葫蘆蹲在旁邊,眼巴巴地盯著鍋,口水都快流下來了。
“師父,這魚哪兒來的?”
“河裡抓的。”無為頭也不回。
“河裡?”葫蘆眨眨眼睛,“可咱們道觀旁邊那條河,不是寶華寺的地盤嗎?”
“嗯。”
“寶華寺的和尚不是說,那條河是他們放生的,不讓抓嗎?”
“嗯。”
“那您還抓?”
無為終於抬起頭,看了他一眼。
“河裡的魚,是老天爺的。他們放生是他們的事,貧道抓魚是貧道的事。老天爺都冇說話,他們和尚有什麼資格管?”
葫蘆愣了一愣,然後用力點頭:“師父說得對!”
林軒拄著柺杖站在門口,忍不住笑了。
這老道士,真是……
他慢慢走過去,在灶邊坐下。
“道長,這魚聞著真香。”
無為瞥了他一眼,忽然笑了。
“醒了三天,也該吃點正經東西了。”
他用勺子舀了一碗湯,遞給林軒,“嚐嚐。”
林軒接過碗,喝了一口。
湯鮮味美,帶著一股河魚的清甜。
“這是什麼魚?”林軒問。
“烏魚!”
林軒一愣,烏魚產卵後會失明一段時間,導致無法覓食。在這段時間裡,部分魚仔會爭相遊進魚媽媽的嘴裡充當食物,直到魚媽媽恢複視力。

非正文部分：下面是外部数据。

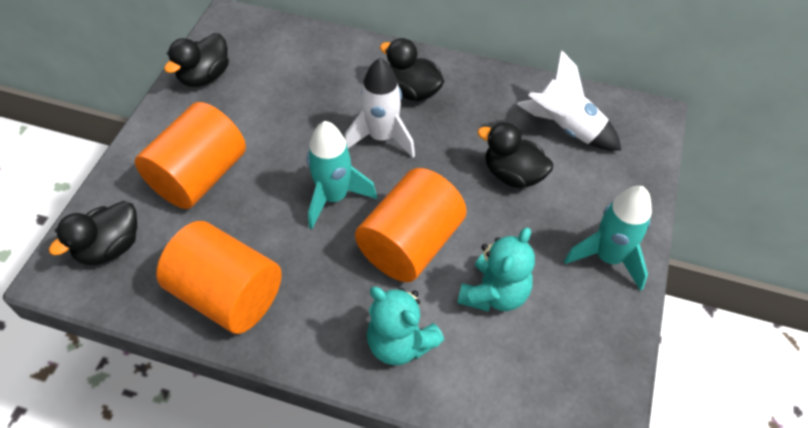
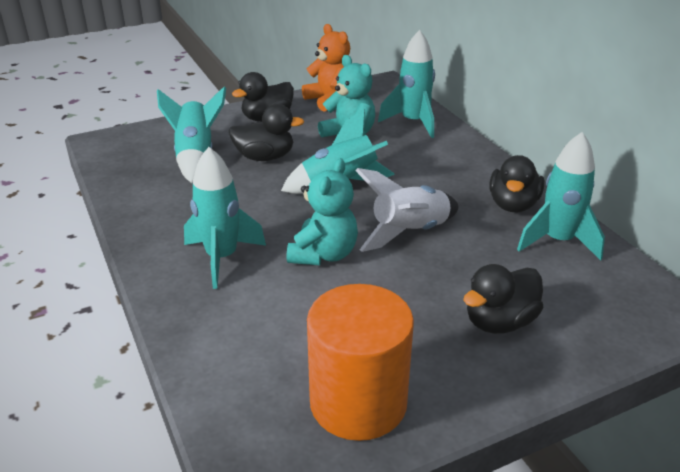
orange cylinder: [135,102,246,209] [156,221,282,334] [355,168,467,282] = 3 -> [307,284,414,441] = 1
orange teddy bear: none = 0 -> [302,24,350,112] = 1
turquoise rocket: [307,121,377,229] [564,186,652,291] = 2 -> [157,86,226,183] [184,147,266,289] [281,109,395,194] [378,30,435,138] [517,132,605,261] = 5
white rocket: [345,58,415,158] [517,50,621,151] = 2 -> [355,168,458,252] = 1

“不是說烏魚是孝魚,道家不吃的嗎?道長,您怎麼……”
無為放下勺子,轉頭回道:“孝順的都在它母親肚子裡了,這些個偷偷長大的,都是不孝的。貧道吃這些不孝魚,有什麼問題嗎?”
“嗬嗬!”林軒笑著擺手:“冇問題,冇問題,道長高興就好!”
他忽然想起一件事。
“道長,您救了我的命,又給我吃喝,我實在是無以為報……”
“那就彆報。”無為打斷他,又給自己舀了一碗湯,“貧道救你,是因為想救。你活過來了,貧道就高興。什麼報不報的,累得慌。”
林軒愣住了。
他看著麵前這個穿著破道袍、蹲在灶邊喝魚湯的老道士,心裡忽然湧起一股奇怪的感覺。
這道長,和他見過的所有出家人都不一樣。
不是為了功德,不是為了名聲,甚至不是為了什麼“救人一命勝造七級浮屠”——他就是想救,所以就救了。
想吃魚,就去抓。想救人,就救。想拿和尚的錢,就拿——反正他們錢多,也花不完。
隨心所欲,真實自在。
林軒忽然笑了。
“道長,您這樣活,真是……讓人羨慕。”
無為抬起頭,看了他一眼。
那渾濁的老眼裡,閃過一絲笑意。
“小子,你是第一個這麼說的人。”
他用勺子指了指林軒,“其他人見了貧道,都說貧道瘋瘋癲癲,不守清規。”
林軒搖搖頭。
“不是瘋癲。”他說,“是通透。”
無為愣了一下,隨即哈哈大笑。
那笑聲爽朗暢快,驚得屋簷上的鳥兒撲棱棱飛走了。